In the end, the ChatGPT prompt consisted of 100 lines of text and 30 different commands, Kusari said. Two of the commands were “Start with positive themes, transition smoothly to mixed themes, and end with more negative themes” and “Be sure to include a section that highlights employee recommendations.”
The final product contained 15 summaries that would ultimately be sent to J&J’s top leadership team for review. “But before I released those summaries, I had to ensure the validity and reliability of the data,” Kusari said.
To measure the summaries’ accuracy, he compared polarity scores of ChatGPT and Text iQ, a text and sentiment analysis tool from Qualtrics that he uses. Text iQ assigns a sentiment score for each employee comment; Kusari used a similar scale for ChatGPT. Scores from the two tools proved to be 90% consistent.
To further confirm validity, Kusari compared ChatGPT’s summary outputs to those of human coders in his organization. “I had my team code the themes, and we compared them with ChatGPT,” he said. The findings were very similar.
Kusari also tested ChatGPT’s reliability—the consistency of results over time—and fond the results were good but created more concerns than validity tests.
“The result of the experiment was that while GenAI produced highly valid or accurate results, it produced moderate consistency over time,” Kusari said. “Regarding reliability, I compare it to a chef who cooks a great dish every time he makes it, but the flavor of the dish might be somewhat different each time.”
Test findings were convincing enough overall that Kusari opted to release ChatGPT’s summaries to J&J’s top leaders, with a disclaimer about the reliability findings.

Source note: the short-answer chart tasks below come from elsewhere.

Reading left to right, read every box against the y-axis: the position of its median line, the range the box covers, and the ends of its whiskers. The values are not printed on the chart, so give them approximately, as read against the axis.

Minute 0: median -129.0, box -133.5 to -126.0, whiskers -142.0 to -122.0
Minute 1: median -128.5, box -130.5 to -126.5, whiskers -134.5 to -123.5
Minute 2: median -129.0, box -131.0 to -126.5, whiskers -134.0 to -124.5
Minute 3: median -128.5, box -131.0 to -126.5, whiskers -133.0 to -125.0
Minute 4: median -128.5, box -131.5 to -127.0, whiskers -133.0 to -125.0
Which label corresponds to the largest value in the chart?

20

It turned out to be the right move: An HR executive in the company gave the summaries a thumbs-up after reading 500 original employee comments and comparing them to ChatGPT’s related summaries. J&J’s CEO also referenced Kusari’s work during a global town hall meeting, saying he was able to easily get a barometer of employee sentiment by reading the GenAI summaries.
Lessons Learned
Kusari learned several lessons in his first time using GenAI that he believes can help other HR professionals who are new to the technology. Among them:
*Using GenAI is like conducting an orchestra. “Your cues as the conductor shape the melody of the orchestra, but be ready for some surprise notes,” Kusari said. “That makes validating your results critical.”

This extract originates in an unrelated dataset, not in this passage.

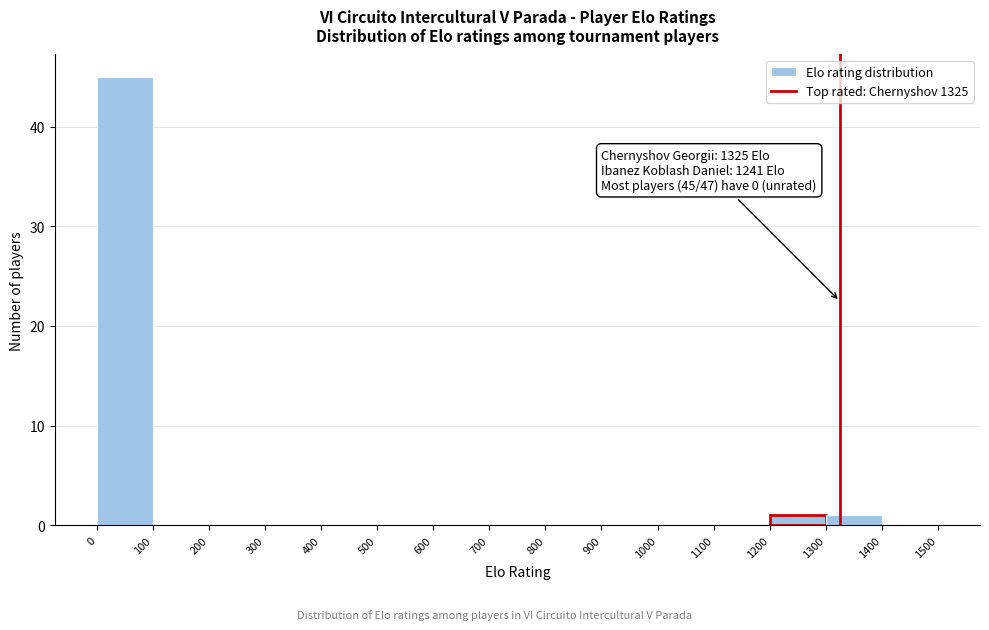

Which range on the x-axis has the tallest bar?

0 to 100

*GenAI is an eager assistant. The technology is designed to please those providing it with prompts or instructions, Kusari said, an attribute that can sometimes have downsides such as producing hallucinations or inaccuracies. “My recommendation is to start with datasets you know extremely well so you have a good idea of what GenAI should produce in terms of summaries, to limit the hallucinations,” he said. To ensure greater accuracy, Kusari also used prompts to summarize qualitative data, such as, “Only show me themes supported by 10 or more employee comments” and “Ensure no external sources are used and all analysis and feedback is based on internal comments.”
*GenAI rarely produces the same output twice. “I found GenAI will produce similar outputs, but not the exact same ones,” Kusari said. “That initially was challenging for me, especially since many of our organization’s leaders come from scientific backgrounds and expect precision in data.”
*Writing good prompts is like learning a second language. “I started with small prompts and gradually improved over time with feedback and practice,” said Kusari, who noted that prompts are highly responsive even to slight word changes. He also found that asking ChatGPT itself to evaluate the quality of his prompts paid dividends: “ChatGPT provided feedback like telling me some of my prompts were too complex and suggesting ways to simplify them.”
Dave Zielinski is principal of Skiwood Communication, a business writing and editing firm in Minneapolis.